=== Section Start ===

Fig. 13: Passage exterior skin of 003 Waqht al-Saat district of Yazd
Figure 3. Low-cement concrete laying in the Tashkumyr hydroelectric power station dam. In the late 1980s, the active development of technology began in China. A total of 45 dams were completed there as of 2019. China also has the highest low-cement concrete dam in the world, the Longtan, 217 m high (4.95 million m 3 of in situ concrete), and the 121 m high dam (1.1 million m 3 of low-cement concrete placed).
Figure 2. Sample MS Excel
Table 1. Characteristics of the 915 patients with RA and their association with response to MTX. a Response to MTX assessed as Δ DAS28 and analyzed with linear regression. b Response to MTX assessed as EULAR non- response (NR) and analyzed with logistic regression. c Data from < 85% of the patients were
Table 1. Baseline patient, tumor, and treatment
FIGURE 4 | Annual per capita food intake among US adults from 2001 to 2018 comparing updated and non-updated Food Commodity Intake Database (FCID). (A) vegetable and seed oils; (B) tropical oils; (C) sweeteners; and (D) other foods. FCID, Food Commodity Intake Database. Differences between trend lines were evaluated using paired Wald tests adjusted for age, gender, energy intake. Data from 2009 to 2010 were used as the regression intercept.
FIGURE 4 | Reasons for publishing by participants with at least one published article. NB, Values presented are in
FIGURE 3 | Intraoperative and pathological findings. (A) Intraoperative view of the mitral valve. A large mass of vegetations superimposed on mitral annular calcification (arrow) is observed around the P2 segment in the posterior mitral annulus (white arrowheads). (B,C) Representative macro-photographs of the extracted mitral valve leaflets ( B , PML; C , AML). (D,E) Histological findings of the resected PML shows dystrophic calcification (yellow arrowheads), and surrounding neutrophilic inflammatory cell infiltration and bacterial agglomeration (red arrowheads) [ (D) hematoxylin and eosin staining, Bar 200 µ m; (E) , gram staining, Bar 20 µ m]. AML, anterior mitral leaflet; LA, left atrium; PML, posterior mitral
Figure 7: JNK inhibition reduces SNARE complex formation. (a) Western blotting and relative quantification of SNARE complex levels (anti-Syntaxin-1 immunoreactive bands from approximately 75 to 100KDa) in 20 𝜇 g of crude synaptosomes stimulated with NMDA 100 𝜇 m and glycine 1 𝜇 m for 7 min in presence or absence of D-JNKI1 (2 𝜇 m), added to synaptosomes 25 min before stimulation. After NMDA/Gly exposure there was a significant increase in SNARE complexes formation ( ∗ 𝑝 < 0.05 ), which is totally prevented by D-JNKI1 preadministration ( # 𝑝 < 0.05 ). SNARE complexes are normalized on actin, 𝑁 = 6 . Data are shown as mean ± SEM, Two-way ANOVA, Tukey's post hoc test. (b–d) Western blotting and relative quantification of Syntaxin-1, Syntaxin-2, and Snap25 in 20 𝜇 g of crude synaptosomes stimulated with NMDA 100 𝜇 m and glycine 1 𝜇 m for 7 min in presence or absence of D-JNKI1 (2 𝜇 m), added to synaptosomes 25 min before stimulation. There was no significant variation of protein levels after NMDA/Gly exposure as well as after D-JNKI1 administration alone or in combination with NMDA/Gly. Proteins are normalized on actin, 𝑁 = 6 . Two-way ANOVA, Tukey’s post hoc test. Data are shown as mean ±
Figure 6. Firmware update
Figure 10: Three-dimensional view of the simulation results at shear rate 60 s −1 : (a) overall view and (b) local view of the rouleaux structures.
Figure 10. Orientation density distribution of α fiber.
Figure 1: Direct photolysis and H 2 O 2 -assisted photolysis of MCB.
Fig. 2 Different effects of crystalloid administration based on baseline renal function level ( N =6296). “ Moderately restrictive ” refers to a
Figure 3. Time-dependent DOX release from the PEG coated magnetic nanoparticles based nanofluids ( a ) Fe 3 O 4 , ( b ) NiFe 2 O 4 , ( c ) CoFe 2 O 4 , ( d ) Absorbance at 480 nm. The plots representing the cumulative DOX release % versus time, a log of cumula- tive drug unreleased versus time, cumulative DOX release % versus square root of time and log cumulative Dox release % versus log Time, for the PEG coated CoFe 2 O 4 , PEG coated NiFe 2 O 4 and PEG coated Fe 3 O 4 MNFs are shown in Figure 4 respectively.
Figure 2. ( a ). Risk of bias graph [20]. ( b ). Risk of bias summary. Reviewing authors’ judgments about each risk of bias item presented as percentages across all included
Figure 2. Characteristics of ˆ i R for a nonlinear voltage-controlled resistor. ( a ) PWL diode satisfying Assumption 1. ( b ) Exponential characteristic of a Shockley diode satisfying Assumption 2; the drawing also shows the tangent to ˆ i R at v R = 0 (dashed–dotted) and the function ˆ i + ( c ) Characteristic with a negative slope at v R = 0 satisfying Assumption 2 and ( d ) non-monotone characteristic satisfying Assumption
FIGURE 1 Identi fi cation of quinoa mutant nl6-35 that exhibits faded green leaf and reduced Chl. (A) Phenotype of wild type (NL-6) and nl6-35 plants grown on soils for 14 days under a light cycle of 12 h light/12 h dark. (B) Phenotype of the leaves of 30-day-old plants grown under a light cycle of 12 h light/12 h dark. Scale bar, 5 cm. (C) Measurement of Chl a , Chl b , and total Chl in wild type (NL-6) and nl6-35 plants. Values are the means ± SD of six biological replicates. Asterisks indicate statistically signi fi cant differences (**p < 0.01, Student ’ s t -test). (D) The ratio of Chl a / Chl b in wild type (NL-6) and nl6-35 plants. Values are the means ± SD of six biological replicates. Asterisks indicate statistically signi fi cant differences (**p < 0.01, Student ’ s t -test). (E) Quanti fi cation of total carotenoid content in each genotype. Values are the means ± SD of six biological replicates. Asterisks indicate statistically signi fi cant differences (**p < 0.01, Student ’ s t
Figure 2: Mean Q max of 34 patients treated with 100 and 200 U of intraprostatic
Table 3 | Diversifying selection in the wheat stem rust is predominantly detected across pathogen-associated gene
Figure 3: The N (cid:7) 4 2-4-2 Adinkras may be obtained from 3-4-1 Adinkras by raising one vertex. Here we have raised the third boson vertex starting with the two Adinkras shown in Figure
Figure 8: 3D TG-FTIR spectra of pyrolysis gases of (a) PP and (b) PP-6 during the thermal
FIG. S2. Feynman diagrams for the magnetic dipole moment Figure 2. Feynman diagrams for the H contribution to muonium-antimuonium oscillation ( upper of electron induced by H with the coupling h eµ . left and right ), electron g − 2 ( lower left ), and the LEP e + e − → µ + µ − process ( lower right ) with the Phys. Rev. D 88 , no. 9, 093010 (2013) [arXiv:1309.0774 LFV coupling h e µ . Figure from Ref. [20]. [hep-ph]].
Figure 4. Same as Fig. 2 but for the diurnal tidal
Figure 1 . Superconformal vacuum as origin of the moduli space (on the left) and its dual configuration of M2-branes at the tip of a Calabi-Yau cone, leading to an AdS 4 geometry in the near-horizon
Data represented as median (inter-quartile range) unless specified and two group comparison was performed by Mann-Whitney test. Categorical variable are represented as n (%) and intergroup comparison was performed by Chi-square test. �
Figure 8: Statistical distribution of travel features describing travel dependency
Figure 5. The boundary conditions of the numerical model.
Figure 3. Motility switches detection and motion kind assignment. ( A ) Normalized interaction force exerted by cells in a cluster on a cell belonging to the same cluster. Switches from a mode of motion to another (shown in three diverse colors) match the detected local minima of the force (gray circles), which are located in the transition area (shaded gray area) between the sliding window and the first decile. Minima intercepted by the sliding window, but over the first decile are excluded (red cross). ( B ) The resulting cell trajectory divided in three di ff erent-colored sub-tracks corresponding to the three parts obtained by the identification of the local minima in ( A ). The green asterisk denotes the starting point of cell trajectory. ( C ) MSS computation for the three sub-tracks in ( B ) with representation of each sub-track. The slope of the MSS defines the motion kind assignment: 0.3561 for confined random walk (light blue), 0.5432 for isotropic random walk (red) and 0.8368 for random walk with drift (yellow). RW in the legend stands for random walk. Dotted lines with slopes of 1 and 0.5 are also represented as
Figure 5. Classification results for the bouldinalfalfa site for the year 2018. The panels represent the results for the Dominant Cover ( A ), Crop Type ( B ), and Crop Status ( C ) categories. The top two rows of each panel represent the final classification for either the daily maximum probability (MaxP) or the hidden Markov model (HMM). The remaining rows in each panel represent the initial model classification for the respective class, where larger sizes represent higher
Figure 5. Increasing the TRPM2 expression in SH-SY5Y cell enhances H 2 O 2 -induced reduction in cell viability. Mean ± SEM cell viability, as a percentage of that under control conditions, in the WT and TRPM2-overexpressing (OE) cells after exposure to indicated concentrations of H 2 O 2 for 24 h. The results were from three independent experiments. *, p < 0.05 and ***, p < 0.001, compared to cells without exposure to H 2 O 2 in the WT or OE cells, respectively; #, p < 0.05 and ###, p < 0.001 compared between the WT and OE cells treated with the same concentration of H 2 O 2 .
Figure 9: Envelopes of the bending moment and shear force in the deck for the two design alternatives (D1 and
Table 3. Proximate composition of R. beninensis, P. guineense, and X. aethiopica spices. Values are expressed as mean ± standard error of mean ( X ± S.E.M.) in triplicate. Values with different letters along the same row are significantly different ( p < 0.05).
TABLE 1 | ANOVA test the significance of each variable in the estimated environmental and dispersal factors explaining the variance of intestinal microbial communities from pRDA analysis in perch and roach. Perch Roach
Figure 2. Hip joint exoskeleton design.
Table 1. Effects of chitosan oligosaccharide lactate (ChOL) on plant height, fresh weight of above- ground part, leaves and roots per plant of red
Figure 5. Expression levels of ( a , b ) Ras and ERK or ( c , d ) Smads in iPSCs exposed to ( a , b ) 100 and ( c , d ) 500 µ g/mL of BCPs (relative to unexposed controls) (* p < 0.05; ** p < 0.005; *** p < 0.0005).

=== Section End ===

__Task to carry out__
Only lines holding "design" are wanted; copy all of them from the listing.

__Written answer__
Figure 9: Envelopes of the bending moment and shear force in the deck for the two design alternatives (D1 and
Figure 2. Hip joint exoskeleton design.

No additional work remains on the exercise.